## Task description:
Transcribe every line of the listing below without any deviation.
[Start]
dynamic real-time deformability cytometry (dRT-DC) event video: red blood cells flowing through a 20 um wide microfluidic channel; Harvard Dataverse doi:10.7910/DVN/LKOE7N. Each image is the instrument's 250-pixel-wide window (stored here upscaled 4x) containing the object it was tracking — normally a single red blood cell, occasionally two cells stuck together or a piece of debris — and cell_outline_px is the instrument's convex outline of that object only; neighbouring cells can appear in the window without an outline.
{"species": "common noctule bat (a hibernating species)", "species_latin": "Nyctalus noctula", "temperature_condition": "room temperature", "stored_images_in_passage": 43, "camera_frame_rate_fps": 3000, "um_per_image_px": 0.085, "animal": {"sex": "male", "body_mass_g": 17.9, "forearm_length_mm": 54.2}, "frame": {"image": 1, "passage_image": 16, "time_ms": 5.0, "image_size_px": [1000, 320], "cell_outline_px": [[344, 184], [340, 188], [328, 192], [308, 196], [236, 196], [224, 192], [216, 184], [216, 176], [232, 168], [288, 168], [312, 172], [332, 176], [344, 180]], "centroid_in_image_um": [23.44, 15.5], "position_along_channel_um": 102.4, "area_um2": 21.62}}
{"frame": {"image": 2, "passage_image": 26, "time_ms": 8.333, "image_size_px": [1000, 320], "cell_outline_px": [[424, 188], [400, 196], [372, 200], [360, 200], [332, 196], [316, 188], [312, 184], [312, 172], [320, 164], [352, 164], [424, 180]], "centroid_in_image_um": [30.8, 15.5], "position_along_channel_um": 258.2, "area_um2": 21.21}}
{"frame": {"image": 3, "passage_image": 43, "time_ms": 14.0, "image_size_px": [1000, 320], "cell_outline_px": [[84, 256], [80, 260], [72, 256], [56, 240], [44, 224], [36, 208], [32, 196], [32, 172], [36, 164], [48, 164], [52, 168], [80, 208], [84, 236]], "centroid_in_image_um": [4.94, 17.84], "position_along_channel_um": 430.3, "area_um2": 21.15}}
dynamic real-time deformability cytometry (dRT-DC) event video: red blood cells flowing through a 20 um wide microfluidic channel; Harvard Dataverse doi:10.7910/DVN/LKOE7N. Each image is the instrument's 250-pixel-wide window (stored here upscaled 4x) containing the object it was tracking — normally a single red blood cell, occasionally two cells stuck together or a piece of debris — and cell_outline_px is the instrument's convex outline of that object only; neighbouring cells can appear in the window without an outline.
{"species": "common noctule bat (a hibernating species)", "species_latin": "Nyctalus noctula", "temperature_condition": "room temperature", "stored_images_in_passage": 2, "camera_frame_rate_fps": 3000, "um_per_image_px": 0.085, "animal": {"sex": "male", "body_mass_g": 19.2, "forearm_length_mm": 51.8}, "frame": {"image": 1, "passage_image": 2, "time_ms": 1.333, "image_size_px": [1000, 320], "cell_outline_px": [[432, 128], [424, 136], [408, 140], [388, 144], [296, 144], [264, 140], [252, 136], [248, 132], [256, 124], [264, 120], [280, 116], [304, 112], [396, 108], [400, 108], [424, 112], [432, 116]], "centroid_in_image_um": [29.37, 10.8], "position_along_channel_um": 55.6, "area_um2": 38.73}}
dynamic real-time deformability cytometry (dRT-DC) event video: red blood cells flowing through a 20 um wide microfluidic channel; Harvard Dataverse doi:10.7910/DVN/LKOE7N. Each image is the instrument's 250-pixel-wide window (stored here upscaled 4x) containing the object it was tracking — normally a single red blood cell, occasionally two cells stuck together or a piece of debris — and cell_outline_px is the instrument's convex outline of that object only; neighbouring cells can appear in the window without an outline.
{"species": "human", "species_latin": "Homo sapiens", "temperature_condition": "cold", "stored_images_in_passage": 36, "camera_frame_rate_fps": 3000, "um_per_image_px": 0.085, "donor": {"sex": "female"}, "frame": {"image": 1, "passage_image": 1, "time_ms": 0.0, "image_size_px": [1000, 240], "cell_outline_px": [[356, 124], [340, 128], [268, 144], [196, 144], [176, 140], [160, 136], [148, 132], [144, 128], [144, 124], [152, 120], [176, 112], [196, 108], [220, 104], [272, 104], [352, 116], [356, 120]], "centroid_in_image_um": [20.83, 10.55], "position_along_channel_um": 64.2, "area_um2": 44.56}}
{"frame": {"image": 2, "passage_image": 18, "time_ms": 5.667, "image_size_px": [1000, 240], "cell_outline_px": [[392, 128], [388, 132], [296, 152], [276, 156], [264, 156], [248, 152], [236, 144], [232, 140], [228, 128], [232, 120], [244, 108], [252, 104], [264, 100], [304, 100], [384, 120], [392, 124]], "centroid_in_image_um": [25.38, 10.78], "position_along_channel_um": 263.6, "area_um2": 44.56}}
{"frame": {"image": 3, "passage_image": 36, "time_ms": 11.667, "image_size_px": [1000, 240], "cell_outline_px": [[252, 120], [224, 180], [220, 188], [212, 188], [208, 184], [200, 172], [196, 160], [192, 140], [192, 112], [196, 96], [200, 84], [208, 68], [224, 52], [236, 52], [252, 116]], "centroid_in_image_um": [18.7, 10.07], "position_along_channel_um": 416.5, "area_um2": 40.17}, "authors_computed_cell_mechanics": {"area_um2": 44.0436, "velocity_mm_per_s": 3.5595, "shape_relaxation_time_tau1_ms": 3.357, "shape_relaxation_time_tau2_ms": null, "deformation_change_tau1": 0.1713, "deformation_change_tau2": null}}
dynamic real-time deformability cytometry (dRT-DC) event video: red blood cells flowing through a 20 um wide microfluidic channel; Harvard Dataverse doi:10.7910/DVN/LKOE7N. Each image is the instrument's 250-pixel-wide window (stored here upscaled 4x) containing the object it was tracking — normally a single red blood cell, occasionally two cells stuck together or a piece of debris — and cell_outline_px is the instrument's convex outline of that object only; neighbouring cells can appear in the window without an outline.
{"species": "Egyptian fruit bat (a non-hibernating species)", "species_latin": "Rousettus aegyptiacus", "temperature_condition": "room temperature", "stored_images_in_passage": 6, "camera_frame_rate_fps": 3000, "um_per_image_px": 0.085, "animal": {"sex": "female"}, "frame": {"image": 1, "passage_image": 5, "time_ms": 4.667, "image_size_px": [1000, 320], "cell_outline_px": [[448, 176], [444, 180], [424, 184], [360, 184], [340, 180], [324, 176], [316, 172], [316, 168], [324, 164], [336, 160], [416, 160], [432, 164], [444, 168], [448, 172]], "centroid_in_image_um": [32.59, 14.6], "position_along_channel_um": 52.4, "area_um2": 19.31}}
[End]
## Written answer:
dynamic real-time deformability cytometry (dRT-DC) event video: red blood cells flowing through a 20 um wide microfluidic channel; Harvard Dataverse doi:10.7910/DVN/LKOE7N. Each image is the instrument's 250-pixel-wide window (stored here upscaled 4x) containing the object it was tracking — normally a single red blood cell, occasionally two cells stuck together or a piece of debris — and cell_outline_px is the instrument's convex outline of that object only; neighbouring cells can appear in the window without an outline.
{"species": "common noctule bat (a hibernating species)", "species_latin": "Nyctalus noctula", "temperature_condition": "room temperature", "stored_images_in_passage": 43, "camera_frame_rate_fps": 3000, "um_per_image_px": 0.085, "animal": {"sex": "male", "body_mass_g": 17.9, "forearm_length_mm": 54.2}, "frame": {"image": 1, "passage_image": 16, "time_ms": 5.0, "image_size_px": [1000, 320], "cell_outline_px": [[344, 184], [340, 188], [328, 192], [308, 196], [236, 196], [224, 192], [216, 184], [216, 176], [232, 168], [288, 168], [312, 172], [332, 176], [344, 180]], "centroid_in_image_um": [23.44, 15.5], "position_along_channel_um": 102.4, "area_um2": 21.62}}
{"frame": {"image": 2, "passage_image": 26, "time_ms": 8.333, "image_size_px": [1000, 320], "cell_outline_px": [[424, 188], [400, 196], [372, 200], [360, 200], [332, 196], [316, 188], [312, 184], [312, 172], [320, 164], [352, 164], [424, 180]], "centroid_in_image_um": [30.8, 15.5], "position_along_channel_um": 258.2, "area_um2": 21.21}}
{"frame": {"image": 3, "passage_image": 43, "time_ms": 14.0, "image_size_px": [1000, 320], "cell_outline_px": [[84, 256], [80, 260], [72, 256], [56, 240], [44, 224], [36, 208], [32, 196], [32, 172], [36, 164], [48, 164], [52, 168], [80, 208], [84, 236]], "centroid_in_image_um": [4.94, 17.84], "position_along_channel_um": 430.3, "area_um2": 21.15}}
dynamic real-time deformability cytometry (dRT-DC) event video: red blood cells flowing through a 20 um wide microfluidic channel; Harvard Dataverse doi:10.7910/DVN/LKOE7N. Each image is the instrument's 250-pixel-wide window (stored here upscaled 4x) containing the object it was tracking — normally a single red blood cell, occasionally two cells stuck together or a piece of debris — and cell_outline_px is the instrument's convex outline of that object only; neighbouring cells can appear in the window without an outline.
{"species": "common noctule bat (a hibernating species)", "species_latin": "Nyctalus noctula", "temperature_condition": "room temperature", "stored_images_in_passage": 2, "camera_frame_rate_fps": 3000, "um_per_image_px": 0.085, "animal": {"sex": "male", "body_mass_g": 19.2, "forearm_length_mm": 51.8}, "frame": {"image": 1, "passage_image": 2, "time_ms": 1.333, "image_size_px": [1000, 320], "cell_outline_px": [[432, 128], [424, 136], [408, 140], [388, 144], [296, 144], [264, 140], [252, 136], [248, 132], [256, 124], [264, 120], [280, 116], [304, 112], [396, 108], [400, 108], [424, 112], [432, 116]], "centroid_in_image_um": [29.37, 10.8], "position_along_channel_um": 55.6, "area_um2": 38.73}}
dynamic real-time deformability cytometry (dRT-DC) event video: red blood cells flowing through a 20 um wide microfluidic channel; Harvard Dataverse doi:10.7910/DVN/LKOE7N. Each image is the instrument's 250-pixel-wide window (stored here upscaled 4x) containing the object it was tracking — normally a single red blood cell, occasionally two cells stuck together or a piece of debris — and cell_outline_px is the instrument's convex outline of that object only; neighbouring cells can appear in the window without an outline.
{"species": "human", "species_latin": "Homo sapiens", "temperature_condition": "cold", "stored_images_in_passage": 36, "camera_frame_rate_fps": 3000, "um_per_image_px": 0.085, "donor": {"sex": "female"}, "frame": {"image": 1, "passage_image": 1, "time_ms": 0.0, "image_size_px": [1000, 240], "cell_outline_px": [[356, 124], [340, 128], [268, 144], [196, 144], [176, 140], [160, 136], [148, 132], [144, 128], [144, 124], [152, 120], [176, 112], [196, 108], [220, 104], [272, 104], [352, 116], [356, 120]], "centroid_in_image_um": [20.83, 10.55], "position_along_channel_um": 64.2, "area_um2": 44.56}}
{"frame": {"image": 2, "passage_image": 18, "time_ms": 5.667, "image_size_px": [1000, 240], "cell_outline_px": [[392, 128], [388, 132], [296, 152], [276, 156], [264, 156], [248, 152], [236, 144], [232, 140], [228, 128], [232, 120], [244, 108], [252, 104], [264, 100], [304, 100], [384, 120], [392, 124]], "centroid_in_image_um": [25.38, 10.78], "position_along_channel_um": 263.6, "area_um2": 44.56}}
{"frame": {"image": 3, "passage_image": 36, "time_ms": 11.667, "image_size_px": [1000, 240], "cell_outline_px": [[252, 120], [224, 180], [220, 188], [212, 188], [208, 184], [200, 172], [196, 160], [192, 140], [192, 112], [196, 96], [200, 84], [208, 68], [224, 52], [236, 52], [252, 116]], "centroid_in_image_um": [18.7, 10.07], "position_along_channel_um": 416.5, "area_um2": 40.17}, "authors_computed_cell_mechanics": {"area_um2": 44.0436, "velocity_mm_per_s": 3.5595, "shape_relaxation_time_tau1_ms": 3.357, "shape_relaxation_time_tau2_ms": null, "deformation_change_tau1": 0.1713, "deformation_change_tau2": null}}
dynamic real-time deformability cytometry (dRT-DC) event video: red blood cells flowing through a 20 um wide microfluidic channel; Harvard Dataverse doi:10.7910/DVN/LKOE7N. Each image is the instrument's 250-pixel-wide window (stored here upscaled 4x) containing the object it was tracking — normally a single red blood cell, occasionally two cells stuck together or a piece of debris — and cell_outline_px is the instrument's convex outline of that object only; neighbouring cells can appear in the window without an outline.
{"species": "Egyptian fruit bat (a non-hibernating species)", "species_latin": "Rousettus aegyptiacus", "temperature_condition": "room temperature", "stored_images_in_passage": 6, "camera_frame_rate_fps": 3000, "um_per_image_px": 0.085, "animal": {"sex": "female"}, "frame": {"image": 1, "passage_image": 5, "time_ms": 4.667, "image_size_px": [1000, 320], "cell_outline_px": [[448, 176], [444, 180], [424, 184], [360, 184], [340, 180], [324, 176], [316, 172], [316, 168], [324, 164], [336, 160], [416, 160], [432, 164], [444, 168], [448, 172]], "centroid_in_image_um": [32.59, 14.6], "position_along_channel_um": 52.4, "area_um2": 19.31}}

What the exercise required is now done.